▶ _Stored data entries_
# # # # #

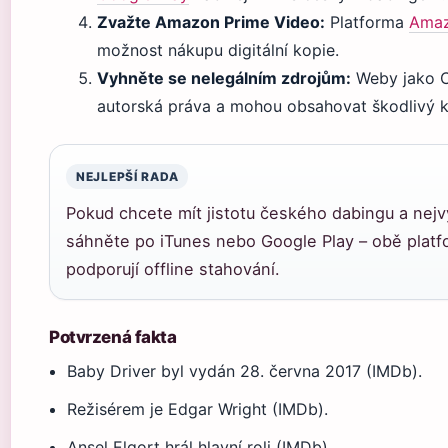
Zvažte Amazon Prime Video:
Platforma
Ama
možnost nákupu digitální kopie.
Vyhněte se nelegálním zdrojům:
Weby jako C
autorská práva a mohou obsahovat škodlivý 
NEJLEPŠÍ RADA
Pokud chcete mít jistotu českého dabingu a nejvy
sáhněte po iTunes nebo Google Play – obě platf
podporují offline stahování.
Potvrzená fakta
Baby Driver byl vydán 28. června 2017 (IMDb).
Režisérem je Edgar Wright (IMDb).
Ansel Elgort hrál hlavní roli (IMDb).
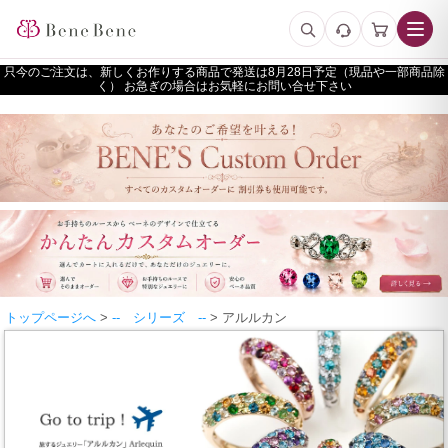
只今のご注文は、新しくお作りする商品で発送は
予定（現品や一部商品除
く） お急ぎの場合はお気軽にお問い合せ下さい
トップページへ
>
-- シリーズ --
> アルルカン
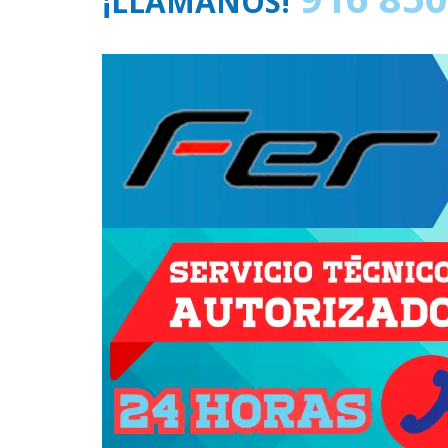
¡LLÁMANOS!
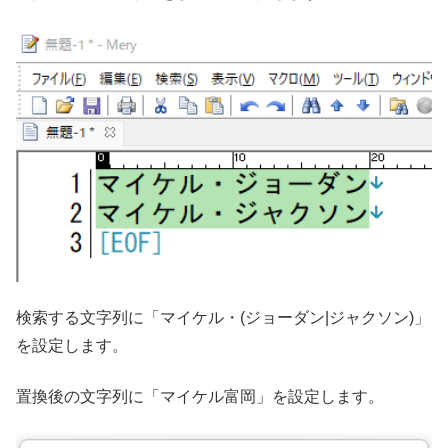
検索する文字列に「マイケル・(ジョーダン|ジャクソン)」
を設定します。
置換後の文字列に「マイケル富岡」を設定します。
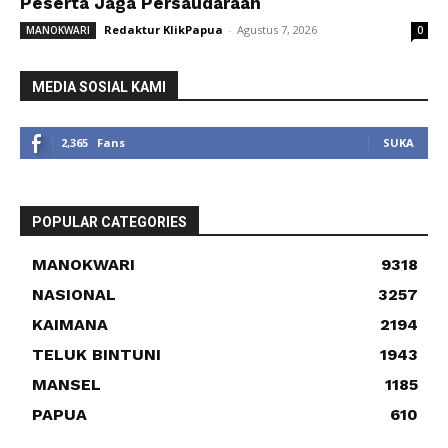
Peserta Jaga Persaudaraan
Redaktur KlikPapua
-
Agustus 7, 2026
MANOKWARI
0
MEDIA SOSIAL KAMI
2,365
Fans
SUKA
POPULAR CATEGORIES
MANOKWARI
9318
NASIONAL
3257
KAIMANA
2194
TELUK BINTUNI
1943
MANSEL
1185
PAPUA
610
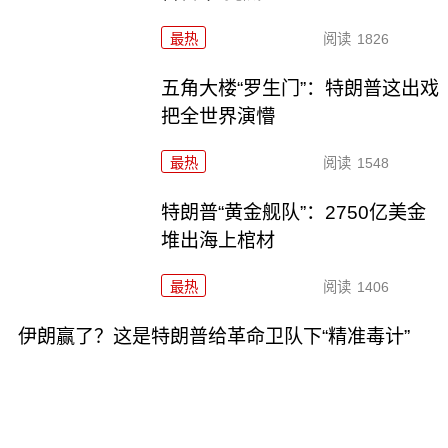
最热
阅读
1826
五角大楼“罗生门”：特朗普这出戏
把全世界演懵
最热
阅读
1548
特朗普“黄金舰队”：2750亿美金
堆出海上棺材
最热
阅读
1406
伊朗赢了？这是特朗普给革命卫队下“精准毒计”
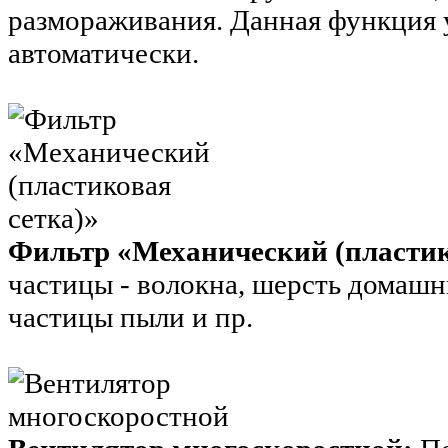
размораживания. Данная функция 
автоматически.
Фильтр «Механический (пластик
частицы - волокна, шерсть домаш
частицы пыли и пр.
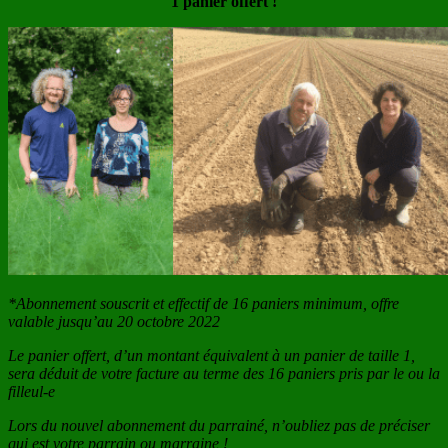
1 panier offert !
*Abonnement souscrit et effectif de 16 paniers minimum, offre
valable jusqu’au 20 octobre 2022
Le panier offert, d’un montant équivalent à un panier de taille 1,
sera déduit de votre facture au terme des 16 paniers pris par le ou la
filleul-e
Lors du nouvel abonnement du parrainé, n’oubliez pas de préciser
qui est votre parrain ou marraine !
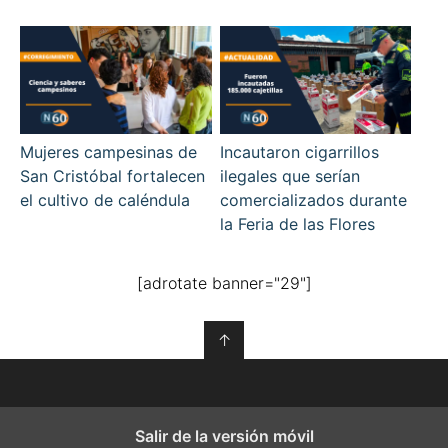
Mujeres campesinas de
Incautaron cigarrillos
San Cristóbal fortalecen
ilegales que serían
el cultivo de caléndula
comercializados durante
la Feria de las Flores
[adrotate banner="29"]
↑
Salir de la versión móvil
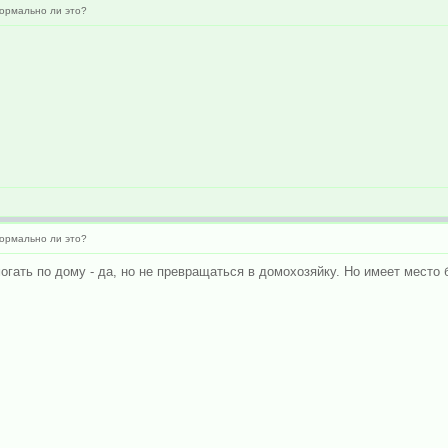
ормально ли это?
ормально ли это?
гать по дому - да, но не превращаться в домохозяйку. Но имеет место б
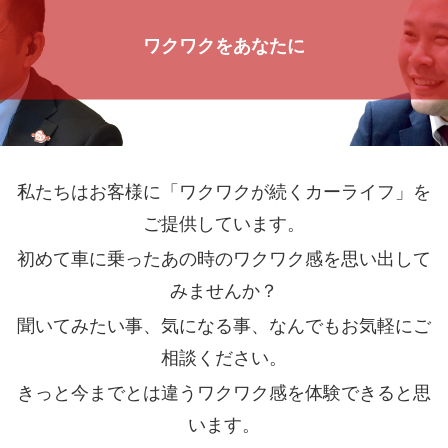
ワクワクをあなたに
私たちはお客様に「ワクワクが続くカーライフ」を
ご提供しています。
初めて車に乗ったあの時のワクワク感を思い出して
みませんか？
聞いてみたい事、気になる事、なんでもお気軽にご
相談ください。
きっと今までとは違うワクワク感を体験できると思
います。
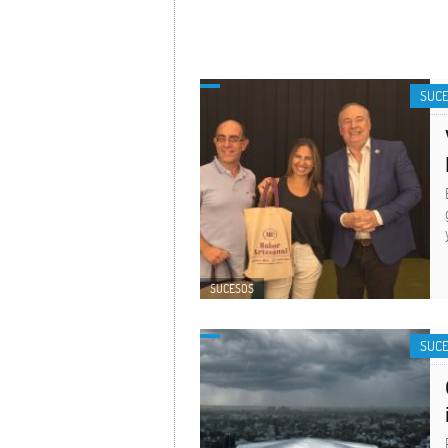
SUC
SUCESOS
SUC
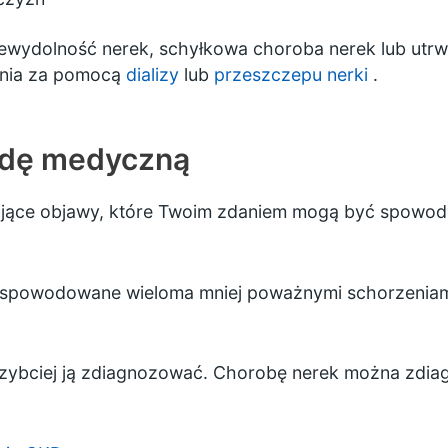
iewydolność nerek, schyłkowa choroba nerek lub utrw
enia za pomocą
dializy
lub
przeszczepu nerki
.
adę medyczną
ojące objawy, które Twoim zdaniem mogą być spowod
spowodowane wieloma mniej poważnymi schorzeniami,
ajszybciej ją zdiagnozować. Chorobę nerek można zd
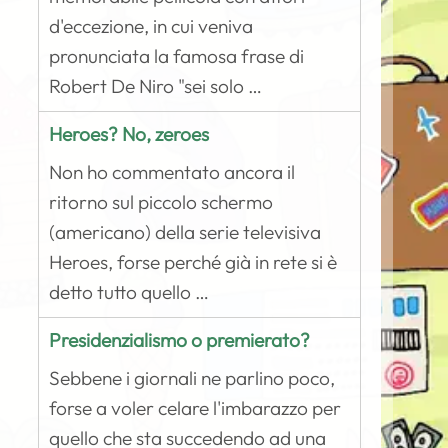
d'eccezione, in cui veniva
pronunciata la famosa frase di
Robert De Niro "sei solo …
Heroes? No, zeroes
Non ho commentato ancora il
ritorno sul piccolo schermo
(americano) della serie televisiva
Heroes, forse perché già in rete si è
detto tutto quello …
Presidenzialismo o premierato?
Sebbene i giornali ne parlino poco,
forse a voler celare l'imbarazzo per
quello che sta succedendo ad una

# # # # #

▶ _WHAT YOU NEED TO DO_
All of the data should be returned word for word, with each picture left out.

▶ _SOLUTION TO THE EXERCISE_
Zvažte Amazon Prime Video:
Platforma
Ama
možnost nákupu digitální kopie.
Vyhněte se nelegálním zdrojům:
Weby jako C
autorská práva a mohou obsahovat škodlivý 
NEJLEPŠÍ RADA
Pokud chcete mít jistotu českého dabingu a nejvy
sáhněte po iTunes nebo Google Play – obě platf
podporují offline stahování.
Potvrzená fakta
Baby Driver byl vydán 28. června 2017 (IMDb).
Režisérem je Edgar Wright (IMDb).
Ansel Elgort hrál hlavní roli (IMDb).
只今のご注文は、新しくお作りする商品で発送は
予定（現品や一部商品除
く） お急ぎの場合はお気軽にお問い合せ下さい
トップページへ
>
-- シリーズ --
> アルルカン
¡LLÁMANOS!
検索する文字列に「マイケル・(ジョーダン|ジャクソン)」
を設定します。
置換後の文字列に「マイケル富岡」を設定します。
Peserta Jaga Persaudaraan
Redaktur KlikPapua
-
Agustus 7, 2026
MANOKWARI
0
MEDIA SOSIAL KAMI
2,365
Fans
SUKA
POPULAR CATEGORIES
MANOKWARI
9318
NASIONAL
3257
KAIMANA
2194
TELUK BINTUNI
1943
MANSEL
1185
PAPUA
610
最热
阅读
1826
五角大楼“罗生门”：特朗普这出戏
把全世界演懵
最热
阅读
1548
特朗普“黄金舰队”：2750亿美金
堆出海上棺材
最热
阅读
1406
伊朗赢了？这是特朗普给革命卫队下“精准毒计”
размораживания. Данная функция 
автоматически.
Фильтр «Механический (пластик
частицы - волокна, шерсть домаш
частицы пыли и пр.
1 panier offert !
*Abonnement souscrit et effectif de 16 paniers minimum, offre
valable jusqu’au 20 octobre 2022
Le panier offert, d’un montant équivalent à un panier de taille 1,
sera déduit de votre facture au terme des 16 paniers pris par le ou la
filleul-e
Lors du nouvel abonnement du parrainé, n’oubliez pas de préciser
qui est votre parrain ou marraine !
Mujeres campesinas de
Incautaron cigarrillos
San Cristóbal fortalecen
ilegales que serían
el cultivo de caléndula
comercializados durante
la Feria de las Flores
[adrotate banner="29"]
↑
Salir de la versión móvil
ормально ли это?
ормально ли это?
гать по дому - да, но не превращаться в домохозяйку. Но имеет место б
ワクワクをあなたに
私たちはお客様に「ワクワクが続くカーライフ」を
ご提供しています。
初めて車に乗ったあの時のワクワク感を思い出して
みませんか？
聞いてみたい事、気になる事、なんでもお気軽にご
相談ください。
きっと今までとは違うワクワク感を体験できると思
います。
SUC
SUCESOS
SUC
iewydolność nerek, schyłkowa choroba nerek lub utrw
enia za pomocą
dializy
lub
przeszczepu nerki
.
adę medyczną
ojące objawy, które Twoim zdaniem mogą być spowod
spowodowane wieloma mniej poważnymi schorzeniami,
ajszybciej ją zdiagnozować. Chorobę nerek można zd
d'eccezione, in cui veniva
pronunciata la famosa frase di
Robert De Niro "sei solo …
Heroes? No, zeroes
Non ho commentato ancora il
ritorno sul piccolo schermo
(americano) della serie televisiva
Heroes, forse perché già in rete si è
detto tutto quello …
Presidenzialismo o premierato?
Sebbene i giornali ne parlino poco,
forse a voler celare l'imbarazzo per
quello che sta succedendo ad una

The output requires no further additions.